Tuesday, February 23, 2016

International Stroke conference in Los Angeles

I had the pleasure to attend a luncheon presentation at the International Stroke conference in Los Angeles last week. There were over 4000 international scientists and healthcare professionals in attendance – the conference, not the luncheon. This is the venue where new papers are presented and new ideas are exchanged each year.

The panel discussion was led by Nancy Brown, the CEO of the Heart Association. She introduced Dr.  Mary Ann Bauman who works with the Association, Dr. Jeremy Payne, Neurologist and head of the Banner system in AZ and Dr. Ralph Sacco, Neurosurgeon.

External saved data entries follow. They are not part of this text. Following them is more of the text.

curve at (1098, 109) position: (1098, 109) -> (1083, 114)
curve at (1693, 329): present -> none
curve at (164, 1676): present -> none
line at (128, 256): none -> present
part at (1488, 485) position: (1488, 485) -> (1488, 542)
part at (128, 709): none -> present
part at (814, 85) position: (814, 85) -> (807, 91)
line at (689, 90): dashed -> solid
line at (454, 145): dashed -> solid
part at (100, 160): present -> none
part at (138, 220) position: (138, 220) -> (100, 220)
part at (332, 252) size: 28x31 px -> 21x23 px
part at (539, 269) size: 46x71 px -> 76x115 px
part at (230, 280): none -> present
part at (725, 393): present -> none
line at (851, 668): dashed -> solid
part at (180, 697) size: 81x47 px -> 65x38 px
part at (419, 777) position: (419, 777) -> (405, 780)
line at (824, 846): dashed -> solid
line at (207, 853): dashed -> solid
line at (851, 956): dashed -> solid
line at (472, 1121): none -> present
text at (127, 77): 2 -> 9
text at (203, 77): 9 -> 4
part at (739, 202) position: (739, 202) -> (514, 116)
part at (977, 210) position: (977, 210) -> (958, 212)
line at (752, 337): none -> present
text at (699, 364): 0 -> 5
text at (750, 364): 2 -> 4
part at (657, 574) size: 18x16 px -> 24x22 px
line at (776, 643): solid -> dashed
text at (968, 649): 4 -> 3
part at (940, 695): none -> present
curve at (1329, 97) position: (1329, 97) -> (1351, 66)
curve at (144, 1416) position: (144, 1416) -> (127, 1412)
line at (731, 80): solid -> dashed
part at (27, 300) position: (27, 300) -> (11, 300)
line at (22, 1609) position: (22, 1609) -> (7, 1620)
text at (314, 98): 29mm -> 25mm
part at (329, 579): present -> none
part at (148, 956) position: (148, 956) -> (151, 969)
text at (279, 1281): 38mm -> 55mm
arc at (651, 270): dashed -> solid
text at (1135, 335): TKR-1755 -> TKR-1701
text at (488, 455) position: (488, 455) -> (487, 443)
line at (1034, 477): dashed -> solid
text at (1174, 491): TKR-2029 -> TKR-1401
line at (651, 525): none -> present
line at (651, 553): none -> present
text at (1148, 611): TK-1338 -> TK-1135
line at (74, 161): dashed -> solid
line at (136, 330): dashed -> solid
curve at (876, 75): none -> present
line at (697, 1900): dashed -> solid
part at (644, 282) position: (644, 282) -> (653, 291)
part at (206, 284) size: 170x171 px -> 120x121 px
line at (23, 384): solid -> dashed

The panel was narrated by Bri Winkler, a stroke survivor who works as a spokesperson for the Association. Bri is a young woman who suffered a stroke a few years ago and has recovered fully. She is among the lucky 10% who show little in the way of outward signs of the damage that a stroke can do. While Bri is indicative of the lack of age discrimination with Strokes, she is not representative of the 65% of stroke survivors who, while not requiring institutionalization, display deficits that stop them from returning to their former lives. While terrific to put a young face to stroke, I think that featuring someone who is working with the deficits a stroke can bring would bring home the devastation and the urgency of the needs, better than what is being done now.

It was interesting to hear the association express the thought that they want to reposition the programs toward brain health, healthy aging and cognitive health. We do think that it would be a more convincing argument  and a stronger case to be made for increased brain research, if the Association presented people who are affected by the changes in the brain that occur with stroke. It becomes evident, very quickly, of the need for research dollars and for the innovation of scientists and healthcare providers to analyze the brain, brain functions, neuroplasticity …the list goes on.


While stroke prevention is very similar in risk factors like heart health, the outcomes are significantly different. Heart attack victims get well, stroke survivors only get better. The Association could be stronger if it recognized this difference and build upon it.